[Work to be completed]
Please copy the data below exactly; none of the pictures in it belong in the copy.

[Source material]
⁂
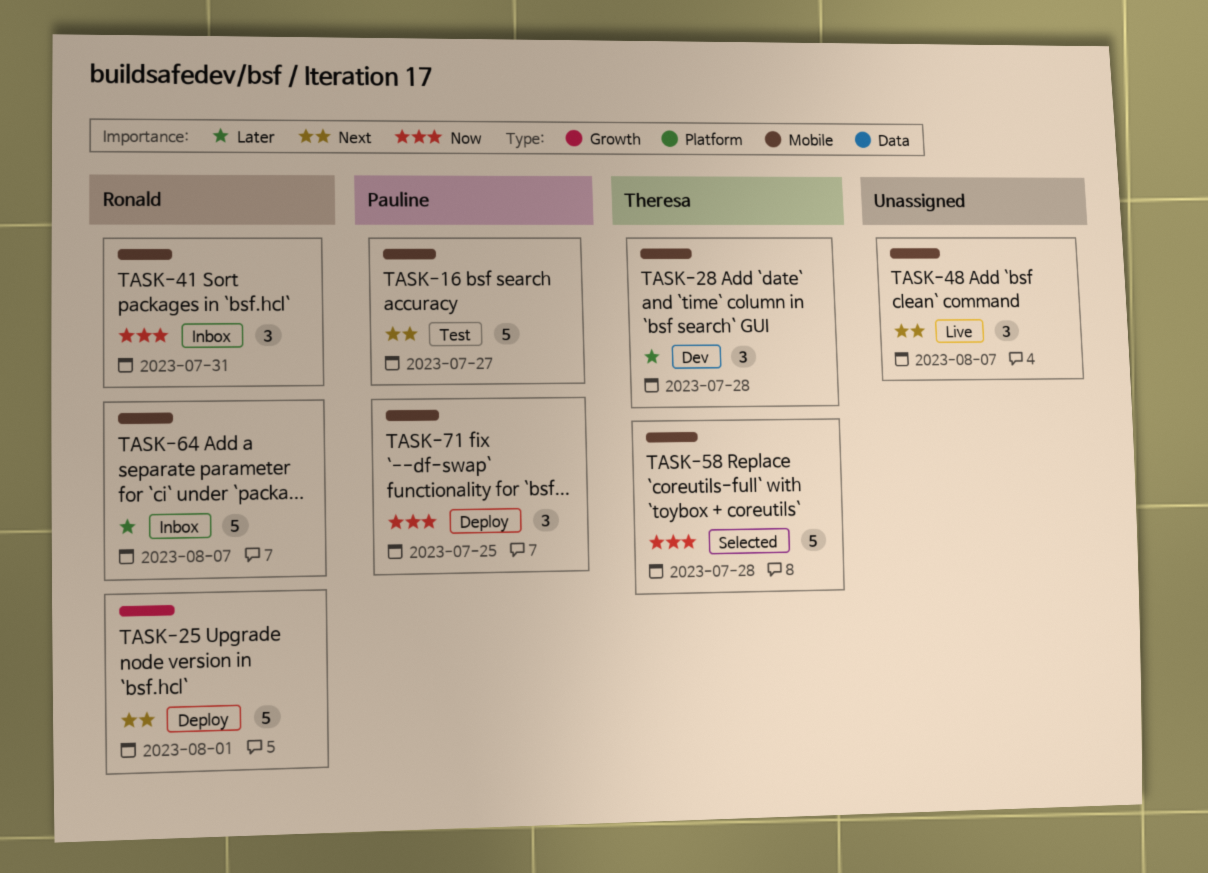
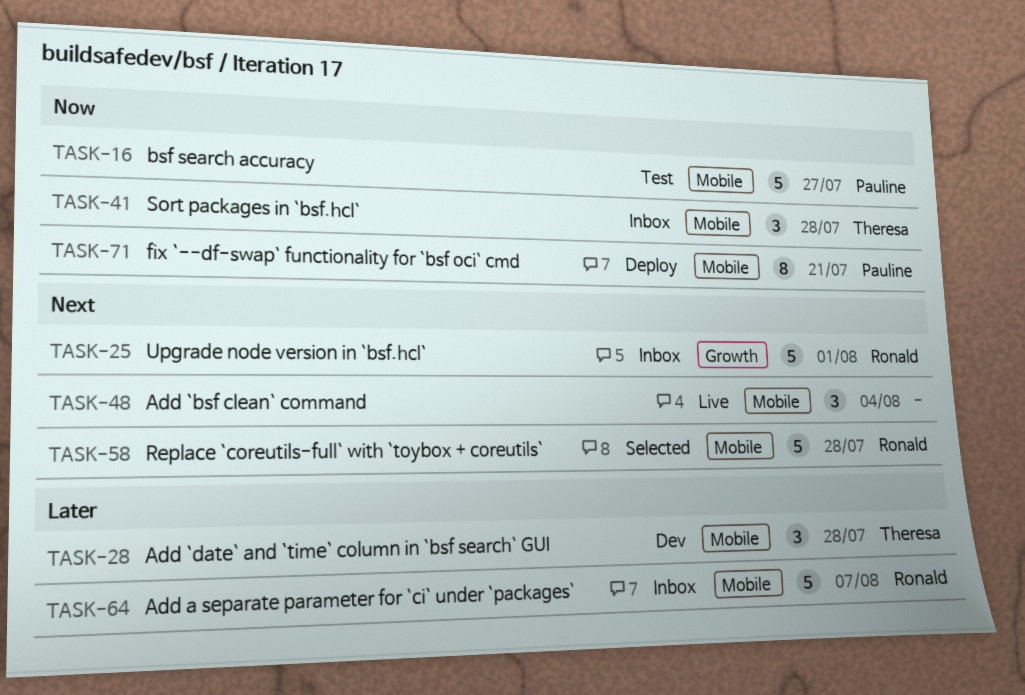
TASK-16, priority: Next -> Now
TASK-25, status: Deploy -> Inbox
TASK-41, owner: Ronald -> Theresa
TASK-41, due: Jul 31 -> Jul 28
TASK-48, due: Aug 7 -> Aug 4
TASK-58, owner: Theresa -> Ronald
TASK-58, priority: Now -> Next
TASK-71, estimate: 3 -> 8
TASK-71, due: Jul 25 -> Jul 21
⁂
[Written response]
TASK-16, priority: Next -> Now
TASK-25, status: Deploy -> Inbox
TASK-41, owner: Ronald -> Theresa
TASK-41, due: Jul 31 -> Jul 28
TASK-48, due: Aug 7 -> Aug 4
TASK-58, owner: Theresa -> Ronald
TASK-58, priority: Now -> Next
TASK-71, estimate: 3 -> 8
TASK-71, due: Jul 25 -> Jul 21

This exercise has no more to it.